* [ASSIGNED TASK]: Line by line, write out the material exactly.
Start of THE DATA
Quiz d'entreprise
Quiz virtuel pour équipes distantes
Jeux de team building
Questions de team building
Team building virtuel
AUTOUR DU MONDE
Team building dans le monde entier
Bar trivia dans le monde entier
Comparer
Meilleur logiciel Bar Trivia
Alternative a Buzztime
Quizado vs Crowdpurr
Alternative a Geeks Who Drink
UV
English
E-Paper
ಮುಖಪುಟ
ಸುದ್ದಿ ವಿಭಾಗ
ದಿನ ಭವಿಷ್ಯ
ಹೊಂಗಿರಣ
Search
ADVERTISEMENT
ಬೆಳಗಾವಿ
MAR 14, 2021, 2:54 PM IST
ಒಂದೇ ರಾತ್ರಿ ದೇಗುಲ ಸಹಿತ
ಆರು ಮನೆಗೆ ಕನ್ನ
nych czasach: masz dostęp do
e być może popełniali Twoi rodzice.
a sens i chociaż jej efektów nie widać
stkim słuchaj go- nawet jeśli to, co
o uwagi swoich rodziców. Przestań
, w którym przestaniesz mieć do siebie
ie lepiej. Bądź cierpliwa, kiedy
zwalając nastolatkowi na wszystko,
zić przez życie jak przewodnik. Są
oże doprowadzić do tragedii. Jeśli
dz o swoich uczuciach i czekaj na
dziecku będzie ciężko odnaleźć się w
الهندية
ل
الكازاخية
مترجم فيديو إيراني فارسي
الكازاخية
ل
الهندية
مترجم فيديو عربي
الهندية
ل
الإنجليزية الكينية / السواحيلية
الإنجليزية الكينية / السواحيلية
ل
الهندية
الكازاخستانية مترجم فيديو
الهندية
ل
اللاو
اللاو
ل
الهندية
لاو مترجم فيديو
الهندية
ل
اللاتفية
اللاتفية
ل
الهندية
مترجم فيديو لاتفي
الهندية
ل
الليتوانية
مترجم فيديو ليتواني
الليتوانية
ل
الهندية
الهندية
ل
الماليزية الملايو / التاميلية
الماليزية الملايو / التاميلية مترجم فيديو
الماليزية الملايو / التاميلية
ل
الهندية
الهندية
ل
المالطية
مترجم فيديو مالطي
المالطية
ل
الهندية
End of THE DATA
* [SOLUTION FOR THIS PROBLEM]:
Quiz d'entreprise
Quiz virtuel pour équipes distantes
Jeux de team building
Questions de team building
Team building virtuel
AUTOUR DU MONDE
Team building dans le monde entier
Bar trivia dans le monde entier
Comparer
Meilleur logiciel Bar Trivia
Alternative a Buzztime
Quizado vs Crowdpurr
Alternative a Geeks Who Drink
UV
English
E-Paper
ಮುಖಪುಟ
ಸುದ್ದಿ ವಿಭಾಗ
ದಿನ ಭವಿಷ್ಯ
ಹೊಂಗಿರಣ
Search
ADVERTISEMENT
ಬೆಳಗಾವಿ
MAR 14, 2021, 2:54 PM IST
ಒಂದೇ ರಾತ್ರಿ ದೇಗುಲ ಸಹಿತ
ಆರು ಮನೆಗೆ ಕನ್ನ
nych czasach: masz dostęp do
e być może popełniali Twoi rodzice.
a sens i chociaż jej efektów nie widać
stkim słuchaj go- nawet jeśli to, co
o uwagi swoich rodziców. Przestań
, w którym przestaniesz mieć do siebie
ie lepiej. Bądź cierpliwa, kiedy
zwalając nastolatkowi na wszystko,
zić przez życie jak przewodnik. Są
oże doprowadzić do tragedii. Jeśli
dz o swoich uczuciach i czekaj na
dziecku będzie ciężko odnaleźć się w
الهندية
ل
الكازاخية
مترجم فيديو إيراني فارسي
الكازاخية
ل
الهندية
مترجم فيديو عربي
الهندية
ل
الإنجليزية الكينية / السواحيلية
الإنجليزية الكينية / السواحيلية
ل
الهندية
الكازاخستانية مترجم فيديو
الهندية
ل
اللاو
اللاو
ل
الهندية
لاو مترجم فيديو
الهندية
ل
اللاتفية
اللاتفية
ل
الهندية
مترجم فيديو لاتفي
الهندية
ل
الليتوانية
مترجم فيديو ليتواني
الليتوانية
ل
الهندية
الهندية
ل
الماليزية الملايو / التاميلية
الماليزية الملايو / التاميلية مترجم فيديو
الماليزية الملايو / التاميلية
ل
الهندية
الهندية
ل
المالطية
مترجم فيديو مالطي
المالطية
ل
الهندية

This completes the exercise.